We explored the potential value of RGC-32, FasL, IL-21, CDC2, and Akt as longitudinal biomarkers of relapse and as a way of gauging the response to the treatment of RRMS patients with glatiramer acetate – one of the most common immunomodulatory approaches used in RRMS therapy.
Acute relapse was associated with decreased expression of RGC-32 and FasL (both P less than .0001) and increased expression of IL-21 (P = .04). No relapse-associated changes in CDC2 or Akt were evident. Compared with those who did not respond to glatiramer acetate, responders displayed an increased expression of RGC-32 and FasL (both p< .0001), and a decreased expression of IL-21 (P = .02).

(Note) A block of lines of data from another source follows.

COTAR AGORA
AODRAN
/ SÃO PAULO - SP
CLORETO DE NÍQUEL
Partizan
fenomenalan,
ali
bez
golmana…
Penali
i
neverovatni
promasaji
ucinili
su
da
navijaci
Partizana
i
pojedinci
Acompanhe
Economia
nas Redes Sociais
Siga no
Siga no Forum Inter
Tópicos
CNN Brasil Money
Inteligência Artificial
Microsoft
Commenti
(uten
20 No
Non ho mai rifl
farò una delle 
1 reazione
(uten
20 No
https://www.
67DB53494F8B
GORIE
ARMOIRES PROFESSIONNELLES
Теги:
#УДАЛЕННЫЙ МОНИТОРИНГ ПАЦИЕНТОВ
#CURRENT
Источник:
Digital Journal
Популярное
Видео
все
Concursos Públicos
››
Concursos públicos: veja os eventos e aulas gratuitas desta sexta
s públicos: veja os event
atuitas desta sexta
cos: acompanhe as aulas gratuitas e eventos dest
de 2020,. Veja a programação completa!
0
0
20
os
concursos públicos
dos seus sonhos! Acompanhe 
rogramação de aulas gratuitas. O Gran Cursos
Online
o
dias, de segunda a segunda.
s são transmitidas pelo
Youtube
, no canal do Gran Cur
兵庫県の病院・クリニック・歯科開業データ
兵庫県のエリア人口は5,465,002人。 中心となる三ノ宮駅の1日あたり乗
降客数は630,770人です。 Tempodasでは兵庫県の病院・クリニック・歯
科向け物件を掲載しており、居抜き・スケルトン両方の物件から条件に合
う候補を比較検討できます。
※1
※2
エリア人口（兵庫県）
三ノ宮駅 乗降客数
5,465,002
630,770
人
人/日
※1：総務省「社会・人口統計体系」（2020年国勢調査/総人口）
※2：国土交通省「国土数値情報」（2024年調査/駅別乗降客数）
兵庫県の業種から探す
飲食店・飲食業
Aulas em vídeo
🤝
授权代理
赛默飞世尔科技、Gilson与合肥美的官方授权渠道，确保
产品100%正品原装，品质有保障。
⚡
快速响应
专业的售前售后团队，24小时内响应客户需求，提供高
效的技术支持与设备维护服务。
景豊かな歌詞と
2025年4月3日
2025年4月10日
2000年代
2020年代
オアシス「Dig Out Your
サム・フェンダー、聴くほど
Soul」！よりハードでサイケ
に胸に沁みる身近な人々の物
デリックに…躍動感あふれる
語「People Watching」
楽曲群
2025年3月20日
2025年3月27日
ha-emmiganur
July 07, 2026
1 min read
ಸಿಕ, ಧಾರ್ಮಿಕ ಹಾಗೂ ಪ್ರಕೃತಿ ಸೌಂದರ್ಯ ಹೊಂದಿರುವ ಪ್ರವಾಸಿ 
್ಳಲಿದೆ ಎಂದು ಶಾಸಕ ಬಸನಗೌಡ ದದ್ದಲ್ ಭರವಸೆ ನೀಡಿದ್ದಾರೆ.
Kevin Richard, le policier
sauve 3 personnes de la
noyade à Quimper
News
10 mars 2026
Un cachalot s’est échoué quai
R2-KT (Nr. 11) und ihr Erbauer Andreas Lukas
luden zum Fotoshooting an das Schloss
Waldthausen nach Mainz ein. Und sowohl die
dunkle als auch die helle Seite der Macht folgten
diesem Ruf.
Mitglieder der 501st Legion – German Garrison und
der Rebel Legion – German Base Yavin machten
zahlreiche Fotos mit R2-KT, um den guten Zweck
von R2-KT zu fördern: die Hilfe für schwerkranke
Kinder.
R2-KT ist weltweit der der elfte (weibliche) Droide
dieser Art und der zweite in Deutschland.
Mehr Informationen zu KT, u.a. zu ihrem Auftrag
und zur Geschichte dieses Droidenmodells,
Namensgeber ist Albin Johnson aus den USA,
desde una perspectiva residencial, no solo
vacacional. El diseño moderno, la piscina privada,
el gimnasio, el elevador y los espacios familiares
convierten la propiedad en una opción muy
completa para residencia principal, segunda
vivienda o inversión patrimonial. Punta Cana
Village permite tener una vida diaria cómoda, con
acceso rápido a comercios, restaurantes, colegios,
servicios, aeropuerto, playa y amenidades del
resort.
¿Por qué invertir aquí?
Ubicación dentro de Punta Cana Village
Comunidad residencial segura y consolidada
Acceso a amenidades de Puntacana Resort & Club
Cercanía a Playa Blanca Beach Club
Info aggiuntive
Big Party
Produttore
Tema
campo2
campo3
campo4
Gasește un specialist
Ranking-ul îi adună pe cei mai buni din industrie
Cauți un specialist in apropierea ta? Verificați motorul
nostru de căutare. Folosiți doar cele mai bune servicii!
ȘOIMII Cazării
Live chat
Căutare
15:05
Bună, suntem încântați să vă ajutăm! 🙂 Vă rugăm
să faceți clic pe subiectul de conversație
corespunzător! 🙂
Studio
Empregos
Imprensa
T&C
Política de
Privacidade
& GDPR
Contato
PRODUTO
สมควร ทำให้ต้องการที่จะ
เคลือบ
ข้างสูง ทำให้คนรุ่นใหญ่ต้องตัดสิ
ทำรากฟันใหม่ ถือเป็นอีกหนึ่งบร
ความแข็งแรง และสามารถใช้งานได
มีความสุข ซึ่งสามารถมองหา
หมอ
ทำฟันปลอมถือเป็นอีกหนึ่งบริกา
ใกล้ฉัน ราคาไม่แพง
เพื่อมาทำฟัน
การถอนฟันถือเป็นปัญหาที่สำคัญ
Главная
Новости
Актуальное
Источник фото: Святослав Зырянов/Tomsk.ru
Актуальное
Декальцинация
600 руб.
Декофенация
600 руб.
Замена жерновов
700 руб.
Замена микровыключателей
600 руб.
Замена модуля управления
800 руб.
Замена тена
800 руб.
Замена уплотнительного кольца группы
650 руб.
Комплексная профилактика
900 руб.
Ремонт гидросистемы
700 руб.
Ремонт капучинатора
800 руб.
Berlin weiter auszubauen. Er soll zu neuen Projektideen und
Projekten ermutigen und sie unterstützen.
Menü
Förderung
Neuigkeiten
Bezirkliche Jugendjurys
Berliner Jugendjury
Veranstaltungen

Receiver operating characteristic analysis was done to find the cutoff values that best distinguished treatment responders from non-responders for each candidate biomarker. The probability of accurately detecting relapse was 90% for RGC-32, 88% for FasL, and 75% for IL-21. The probability of accurately detecting response to glatiramer acetate was 85%, 90%, and 85% in the same respective order. Further work needs to expand these results with RCG-32, FasL, and IL-21 to a randomized, controlled trial with the goal of tailoring treatment at the early stage of MS.
These novel findings indicate the potential importance of RGC-32 as a therapeutic target in multiple sclerosis, atherosclerosis and cancer.
A patent was awarded on May 7, 2019 encompassing the work on biomarkers in Multiple Sclerosis.
Patent Title: “Biomarkers for Predicting Relapse in Multiple Sclerosis”; Authors: Horea Rus, Cosmin Tegla.